== The data
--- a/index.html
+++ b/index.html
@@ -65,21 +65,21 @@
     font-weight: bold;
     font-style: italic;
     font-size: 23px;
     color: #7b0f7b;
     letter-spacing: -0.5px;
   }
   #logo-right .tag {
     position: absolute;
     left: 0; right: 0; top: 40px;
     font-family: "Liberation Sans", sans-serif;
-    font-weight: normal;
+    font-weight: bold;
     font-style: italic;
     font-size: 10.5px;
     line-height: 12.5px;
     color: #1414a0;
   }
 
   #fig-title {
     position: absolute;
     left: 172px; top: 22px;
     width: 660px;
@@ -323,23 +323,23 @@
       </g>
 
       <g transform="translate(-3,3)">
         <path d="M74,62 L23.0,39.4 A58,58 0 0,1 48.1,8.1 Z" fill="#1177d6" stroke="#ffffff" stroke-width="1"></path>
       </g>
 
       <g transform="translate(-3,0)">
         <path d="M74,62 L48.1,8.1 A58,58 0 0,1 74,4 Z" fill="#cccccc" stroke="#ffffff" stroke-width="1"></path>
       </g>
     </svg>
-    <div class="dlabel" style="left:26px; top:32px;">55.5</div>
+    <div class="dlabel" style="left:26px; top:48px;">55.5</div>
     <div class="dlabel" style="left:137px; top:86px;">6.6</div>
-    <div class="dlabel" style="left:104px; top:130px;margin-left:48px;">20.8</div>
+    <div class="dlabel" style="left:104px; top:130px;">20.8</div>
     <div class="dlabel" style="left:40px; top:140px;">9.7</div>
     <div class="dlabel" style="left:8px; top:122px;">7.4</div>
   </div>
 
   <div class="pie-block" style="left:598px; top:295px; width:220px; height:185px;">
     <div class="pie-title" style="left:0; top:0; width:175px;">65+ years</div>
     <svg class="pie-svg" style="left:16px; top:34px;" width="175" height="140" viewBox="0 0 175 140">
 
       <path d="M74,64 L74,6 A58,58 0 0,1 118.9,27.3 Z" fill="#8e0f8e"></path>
====
== The data
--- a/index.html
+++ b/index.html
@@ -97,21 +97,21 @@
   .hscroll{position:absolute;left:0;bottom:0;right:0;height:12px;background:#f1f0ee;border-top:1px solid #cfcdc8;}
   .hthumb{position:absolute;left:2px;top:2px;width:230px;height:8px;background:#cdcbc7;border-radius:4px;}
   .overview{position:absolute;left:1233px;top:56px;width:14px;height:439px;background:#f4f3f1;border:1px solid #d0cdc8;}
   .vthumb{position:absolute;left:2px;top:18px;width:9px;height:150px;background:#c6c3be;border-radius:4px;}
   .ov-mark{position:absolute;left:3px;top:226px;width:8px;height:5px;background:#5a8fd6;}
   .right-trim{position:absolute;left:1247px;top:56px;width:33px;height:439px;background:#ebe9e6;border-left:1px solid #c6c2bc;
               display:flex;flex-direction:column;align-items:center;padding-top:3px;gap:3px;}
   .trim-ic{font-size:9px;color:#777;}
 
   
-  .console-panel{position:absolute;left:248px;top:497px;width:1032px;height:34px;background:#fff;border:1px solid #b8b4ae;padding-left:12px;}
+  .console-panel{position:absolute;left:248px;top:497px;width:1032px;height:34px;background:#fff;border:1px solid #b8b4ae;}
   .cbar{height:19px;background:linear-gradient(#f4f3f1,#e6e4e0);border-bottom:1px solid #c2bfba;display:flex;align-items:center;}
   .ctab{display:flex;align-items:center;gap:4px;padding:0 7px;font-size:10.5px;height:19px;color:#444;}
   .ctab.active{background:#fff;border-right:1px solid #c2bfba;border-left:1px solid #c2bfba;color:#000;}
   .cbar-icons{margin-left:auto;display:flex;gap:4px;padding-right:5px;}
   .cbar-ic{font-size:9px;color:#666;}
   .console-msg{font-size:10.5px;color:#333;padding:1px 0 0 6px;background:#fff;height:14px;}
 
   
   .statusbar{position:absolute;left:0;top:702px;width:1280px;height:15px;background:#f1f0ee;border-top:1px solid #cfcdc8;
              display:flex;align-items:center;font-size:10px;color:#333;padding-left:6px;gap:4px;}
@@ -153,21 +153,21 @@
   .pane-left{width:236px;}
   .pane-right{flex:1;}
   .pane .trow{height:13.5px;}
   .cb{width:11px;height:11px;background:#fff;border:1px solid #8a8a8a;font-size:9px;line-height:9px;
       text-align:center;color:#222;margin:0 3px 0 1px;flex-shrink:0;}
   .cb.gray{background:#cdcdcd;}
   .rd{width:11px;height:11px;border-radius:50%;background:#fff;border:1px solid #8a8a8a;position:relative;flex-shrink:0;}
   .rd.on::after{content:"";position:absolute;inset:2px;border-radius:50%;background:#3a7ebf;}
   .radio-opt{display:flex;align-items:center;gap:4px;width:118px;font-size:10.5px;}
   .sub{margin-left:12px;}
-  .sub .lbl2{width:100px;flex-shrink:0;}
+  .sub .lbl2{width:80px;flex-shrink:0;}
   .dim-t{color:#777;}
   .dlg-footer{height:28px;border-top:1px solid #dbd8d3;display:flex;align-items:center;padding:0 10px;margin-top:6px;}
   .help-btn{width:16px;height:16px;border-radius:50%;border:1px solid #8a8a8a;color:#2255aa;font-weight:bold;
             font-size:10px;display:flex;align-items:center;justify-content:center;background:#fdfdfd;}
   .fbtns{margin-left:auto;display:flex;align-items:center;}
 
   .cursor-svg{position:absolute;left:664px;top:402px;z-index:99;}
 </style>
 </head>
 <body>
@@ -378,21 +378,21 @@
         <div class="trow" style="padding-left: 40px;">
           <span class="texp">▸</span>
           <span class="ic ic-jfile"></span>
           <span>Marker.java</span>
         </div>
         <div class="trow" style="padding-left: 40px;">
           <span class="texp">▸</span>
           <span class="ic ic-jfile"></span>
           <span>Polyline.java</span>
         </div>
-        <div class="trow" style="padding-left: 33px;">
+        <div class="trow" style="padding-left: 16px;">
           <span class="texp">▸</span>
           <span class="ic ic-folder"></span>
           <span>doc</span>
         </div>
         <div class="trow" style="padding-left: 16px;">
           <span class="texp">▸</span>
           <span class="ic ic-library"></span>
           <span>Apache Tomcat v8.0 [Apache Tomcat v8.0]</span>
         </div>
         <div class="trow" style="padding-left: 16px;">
====
== The data
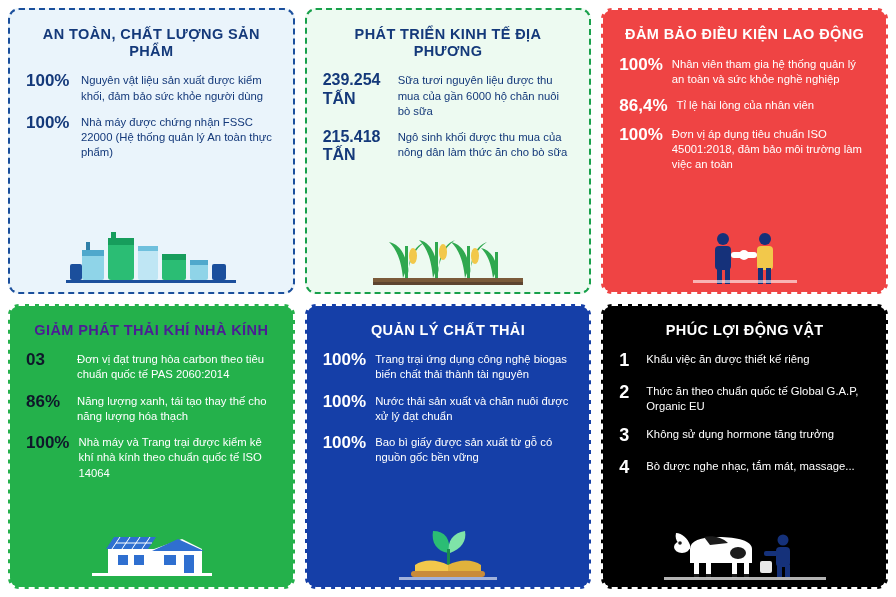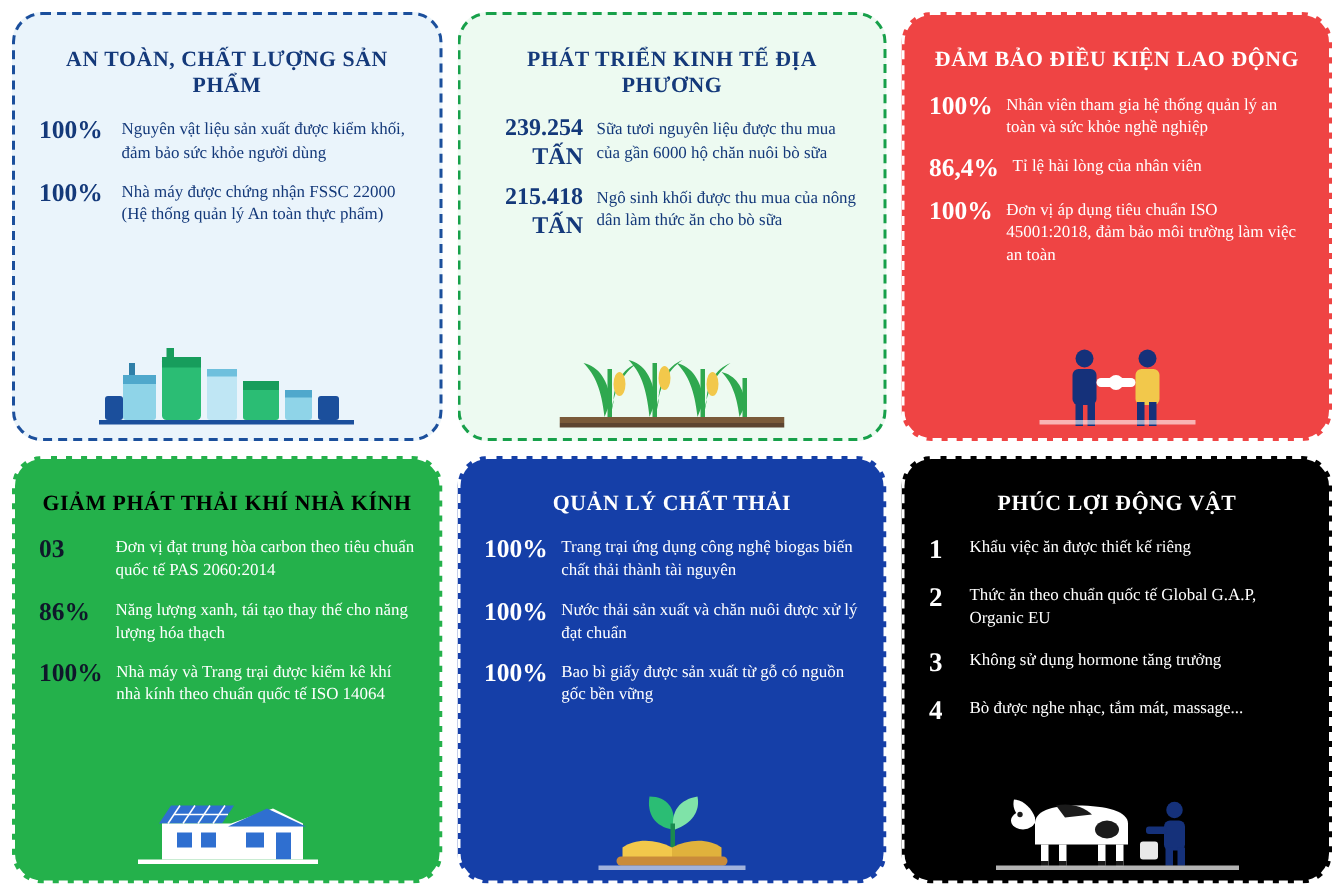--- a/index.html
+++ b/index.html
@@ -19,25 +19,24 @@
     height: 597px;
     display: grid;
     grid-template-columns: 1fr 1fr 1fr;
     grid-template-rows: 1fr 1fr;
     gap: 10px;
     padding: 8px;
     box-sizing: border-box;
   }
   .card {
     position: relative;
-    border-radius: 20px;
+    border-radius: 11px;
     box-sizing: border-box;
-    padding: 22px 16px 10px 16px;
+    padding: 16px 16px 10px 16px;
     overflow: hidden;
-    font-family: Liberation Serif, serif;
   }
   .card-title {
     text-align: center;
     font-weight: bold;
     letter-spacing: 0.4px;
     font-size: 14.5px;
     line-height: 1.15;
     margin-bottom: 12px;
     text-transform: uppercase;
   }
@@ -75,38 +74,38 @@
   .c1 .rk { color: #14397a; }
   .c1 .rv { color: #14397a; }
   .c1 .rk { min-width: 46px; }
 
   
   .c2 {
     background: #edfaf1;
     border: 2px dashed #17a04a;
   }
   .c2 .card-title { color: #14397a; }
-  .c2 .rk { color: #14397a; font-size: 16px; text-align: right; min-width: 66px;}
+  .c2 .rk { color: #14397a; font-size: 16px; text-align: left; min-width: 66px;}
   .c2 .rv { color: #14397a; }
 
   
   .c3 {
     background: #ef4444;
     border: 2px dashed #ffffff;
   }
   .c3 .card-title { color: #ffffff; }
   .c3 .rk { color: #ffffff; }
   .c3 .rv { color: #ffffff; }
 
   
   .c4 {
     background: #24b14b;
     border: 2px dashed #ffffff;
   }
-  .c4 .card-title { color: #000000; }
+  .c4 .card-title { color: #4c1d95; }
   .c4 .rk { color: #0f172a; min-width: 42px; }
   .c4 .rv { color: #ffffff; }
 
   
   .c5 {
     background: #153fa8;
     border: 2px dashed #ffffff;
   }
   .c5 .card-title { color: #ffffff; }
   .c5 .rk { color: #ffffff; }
====
Task instructions: Above are the records. Print exactly, and only, the lines from the line with "-19,25 +19,24 @@" to the line with "-75,38 +74,38 @@", both inclusive.

Written reply:
@@ -19,25 +19,24 @@
     height: 597px;
     display: grid;
     grid-template-columns: 1fr 1fr 1fr;
     grid-template-rows: 1fr 1fr;
     gap: 10px;
     padding: 8px;
     box-sizing: border-box;
   }
   .card {
     position: relative;
-    border-radius: 20px;
+    border-radius: 11px;
     box-sizing: border-box;
-    padding: 22px 16px 10px 16px;
+    padding: 16px 16px 10px 16px;
     overflow: hidden;
-    font-family: Liberation Serif, serif;
   }
   .card-title {
     text-align: center;
     font-weight: bold;
     letter-spacing: 0.4px;
     font-size: 14.5px;
     line-height: 1.15;
     margin-bottom: 12px;
     text-transform: uppercase;
   }
@@ -75,38 +74,38 @@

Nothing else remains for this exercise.